学生時代、私はあるきっかけから血の繋がりのないおじいちゃんと一緒に住むことになりました。そのおじいちゃんを私は「じい」と呼んでいます。じいは元々、奥さん、娘2人の4人家族でした。子供が独立した後、奥さんと仲良く暮らしていましたが、奥さんに先立たれ、家族用に買った家で1人で暮らすことになりました。一度は、マンションを娘の家の近くに購入し、引っ越しを考えましたが、近隣の方との交流や土地感もある今の街を離れることはしませんでした。娘にこんなに部屋余ってるんだから、学生でも受け入れればいいじゃないと言われ、そこに転がり込んだのが大阪から東京に進学した私でした。

私の親世代には、日本でも大家さんが寮母さんとしてご飯を提供してくれる下宿という文化が存在し、上京してきた学生が家の一部を間借りするということが行われていたそうです。しかし、現代では、そういうスタイルはめっきり減り、昔の下宿屋と呼ばれるものはマンションやアパートに建て替えられることが増えていったようです。

今日の学生の1人暮らしといえば、賃貸不動産でマンションやアパートを借りることが一般的になっており、1人暮らしの中で人と触れ合うことはめっきり減っています。生まれた時からインターネットがある私たちミレニアム世代やZ世代にとって、SNSが人と繋がるためのツールであり、暮らしから人と繋がるという感覚はシェアハウスや寮に住んでいる/住んだ経験がある人を除いて、持っていないことが少ないかと思います。SNSに囲まれ生まれ育った私にとって、家から友達に繋がれることは当然で、日本から世界の裏にいる友達と繋がれることも革命的なことだとの認識も持っていません。

しかしながら、この革命的なツールは、未だある価値を補完できていないと常々感じています。それが物理的に人と人同士が交流し、目を見ながら話し、語るあの感覚です。現在、コロナの影響によりZoom飲み会やRemoが流行っています。しかしながら、多くの人がオンラインからは生まれ得ない人間的な交流の価値に気づいています。では現在のテクノロジーが置き換えることが難しい人間的な交流とは何なのでしょうか。

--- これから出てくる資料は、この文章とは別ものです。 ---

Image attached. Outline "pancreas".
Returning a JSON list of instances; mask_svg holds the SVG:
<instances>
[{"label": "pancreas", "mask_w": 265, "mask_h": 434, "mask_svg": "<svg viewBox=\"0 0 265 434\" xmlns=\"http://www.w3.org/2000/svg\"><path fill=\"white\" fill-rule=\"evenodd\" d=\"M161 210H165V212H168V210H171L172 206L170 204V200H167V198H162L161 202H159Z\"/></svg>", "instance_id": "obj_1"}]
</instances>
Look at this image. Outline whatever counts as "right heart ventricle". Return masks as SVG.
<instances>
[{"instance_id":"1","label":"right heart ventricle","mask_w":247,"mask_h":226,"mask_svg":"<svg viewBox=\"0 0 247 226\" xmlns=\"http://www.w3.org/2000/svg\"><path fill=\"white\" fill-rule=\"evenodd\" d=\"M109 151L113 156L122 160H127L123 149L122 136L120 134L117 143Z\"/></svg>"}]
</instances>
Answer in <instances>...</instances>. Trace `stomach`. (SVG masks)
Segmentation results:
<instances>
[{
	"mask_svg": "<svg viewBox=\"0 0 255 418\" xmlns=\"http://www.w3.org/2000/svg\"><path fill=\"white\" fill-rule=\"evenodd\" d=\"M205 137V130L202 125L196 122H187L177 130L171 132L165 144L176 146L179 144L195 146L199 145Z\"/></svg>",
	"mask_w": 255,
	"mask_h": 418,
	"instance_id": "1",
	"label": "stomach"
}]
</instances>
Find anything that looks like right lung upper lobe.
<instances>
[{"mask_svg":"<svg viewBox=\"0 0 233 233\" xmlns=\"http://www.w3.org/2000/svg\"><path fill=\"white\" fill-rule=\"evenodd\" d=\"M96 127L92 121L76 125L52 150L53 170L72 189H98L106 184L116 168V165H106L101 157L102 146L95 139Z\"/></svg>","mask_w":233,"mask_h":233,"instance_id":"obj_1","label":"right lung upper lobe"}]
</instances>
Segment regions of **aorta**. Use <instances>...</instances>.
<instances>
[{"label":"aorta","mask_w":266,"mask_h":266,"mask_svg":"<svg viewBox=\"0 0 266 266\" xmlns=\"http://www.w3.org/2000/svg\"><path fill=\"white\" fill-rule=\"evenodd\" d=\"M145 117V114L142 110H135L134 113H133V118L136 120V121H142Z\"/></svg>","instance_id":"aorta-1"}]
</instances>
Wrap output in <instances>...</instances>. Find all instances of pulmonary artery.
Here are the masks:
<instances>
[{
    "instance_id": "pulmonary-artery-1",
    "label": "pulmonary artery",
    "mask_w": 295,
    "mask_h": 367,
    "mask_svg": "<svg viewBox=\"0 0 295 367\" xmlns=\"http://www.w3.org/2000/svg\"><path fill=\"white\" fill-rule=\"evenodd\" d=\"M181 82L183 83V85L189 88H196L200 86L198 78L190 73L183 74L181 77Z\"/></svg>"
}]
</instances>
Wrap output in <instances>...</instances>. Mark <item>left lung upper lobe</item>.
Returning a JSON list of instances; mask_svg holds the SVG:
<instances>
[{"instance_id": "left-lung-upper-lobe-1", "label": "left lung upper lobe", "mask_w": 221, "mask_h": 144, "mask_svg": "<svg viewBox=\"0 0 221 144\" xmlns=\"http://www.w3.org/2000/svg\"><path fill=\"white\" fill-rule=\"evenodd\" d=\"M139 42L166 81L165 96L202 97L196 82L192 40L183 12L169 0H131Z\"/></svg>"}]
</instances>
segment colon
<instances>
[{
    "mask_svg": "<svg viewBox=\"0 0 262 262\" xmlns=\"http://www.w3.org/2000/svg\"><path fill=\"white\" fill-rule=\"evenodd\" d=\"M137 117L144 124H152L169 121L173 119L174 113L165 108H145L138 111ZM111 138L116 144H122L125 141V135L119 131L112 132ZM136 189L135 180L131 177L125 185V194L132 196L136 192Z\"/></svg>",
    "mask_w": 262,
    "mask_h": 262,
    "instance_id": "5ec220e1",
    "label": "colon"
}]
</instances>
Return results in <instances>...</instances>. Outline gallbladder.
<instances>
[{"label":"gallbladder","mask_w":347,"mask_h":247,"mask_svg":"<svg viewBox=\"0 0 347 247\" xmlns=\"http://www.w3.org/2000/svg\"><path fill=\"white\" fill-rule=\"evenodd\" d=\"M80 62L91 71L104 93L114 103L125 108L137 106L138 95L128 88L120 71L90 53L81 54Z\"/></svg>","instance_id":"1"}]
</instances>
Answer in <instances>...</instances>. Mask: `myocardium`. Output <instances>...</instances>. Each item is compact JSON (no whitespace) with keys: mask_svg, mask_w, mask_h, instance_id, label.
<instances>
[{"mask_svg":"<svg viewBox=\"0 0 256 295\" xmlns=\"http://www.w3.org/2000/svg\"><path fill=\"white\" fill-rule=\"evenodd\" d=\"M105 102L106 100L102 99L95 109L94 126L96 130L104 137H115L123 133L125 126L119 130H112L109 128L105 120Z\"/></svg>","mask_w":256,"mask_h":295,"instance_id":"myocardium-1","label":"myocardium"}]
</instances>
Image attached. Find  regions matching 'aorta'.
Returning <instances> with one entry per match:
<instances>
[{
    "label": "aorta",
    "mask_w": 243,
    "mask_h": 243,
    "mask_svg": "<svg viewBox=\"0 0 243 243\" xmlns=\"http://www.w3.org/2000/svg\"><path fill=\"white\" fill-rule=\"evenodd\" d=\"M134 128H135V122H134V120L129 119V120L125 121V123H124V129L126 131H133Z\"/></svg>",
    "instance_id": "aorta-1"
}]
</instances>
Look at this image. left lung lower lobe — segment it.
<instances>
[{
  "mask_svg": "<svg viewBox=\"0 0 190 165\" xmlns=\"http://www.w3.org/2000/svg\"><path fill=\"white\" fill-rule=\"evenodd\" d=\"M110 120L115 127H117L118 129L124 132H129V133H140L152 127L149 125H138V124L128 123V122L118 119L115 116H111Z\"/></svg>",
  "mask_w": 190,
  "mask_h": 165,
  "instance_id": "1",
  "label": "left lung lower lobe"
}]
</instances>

私はそのヒントが、私とじいの暮らしに隠されていると思います。

私とじいは、同じ家に住んでいました。それぞれ独立した部屋を持っていましたが、ご飯を食べる時、話をするときなどリビングという同じ空間を共有していました。話していた内容は、オンラインで皆さんが話している内容と何も変わりはなかったと思います。しかし、大きく異なる点がありました。それが私たち自身が内包されている空間の強制力だったと思います。

人間的な交流の必要条件

私は、私たちが人間的な交流を感じる必要条件は3つあると思っています。

それが

①あなた(読者)

②対話相手

③それらを包む空間

だと思います。同じ空間を共有し話すことと、別々の空間から繋がり話すことには外部環境をコントロールできるかできないかの点で大きな差異があります。オンラインの場合、講義が面白くなく、話を聞かないという選択肢を取る場合、ミュートボタンを押せば完結します。これは、あなたに外部環境をコントロールする力があります。オフラインの場合、対面の人の話がつまらなくてもミュートボタンは存在しません。自分を意図的にミュートモードにすることはできるかもしれませんが、相手に失礼ですね(笑) 自分はよくやっていますが...

オフラインの場合、外部環境はあなたの意思と関係なくあなたに作用しています。人はこれを刺激や驚きと呼び、あなたにコントロールがないからこそ、それを無意識に楽しんでいます。

コロナによって、私たちは突然、多くの外部環境をコントロールできる主体になりました。コロナ以前までは、私たちは無意識のうちに、少しの煩わしさから驚きや刺激をもらっていました。それゆえ、現状のオンラインでの交流に何か物足りなさを感じているのかもしれません。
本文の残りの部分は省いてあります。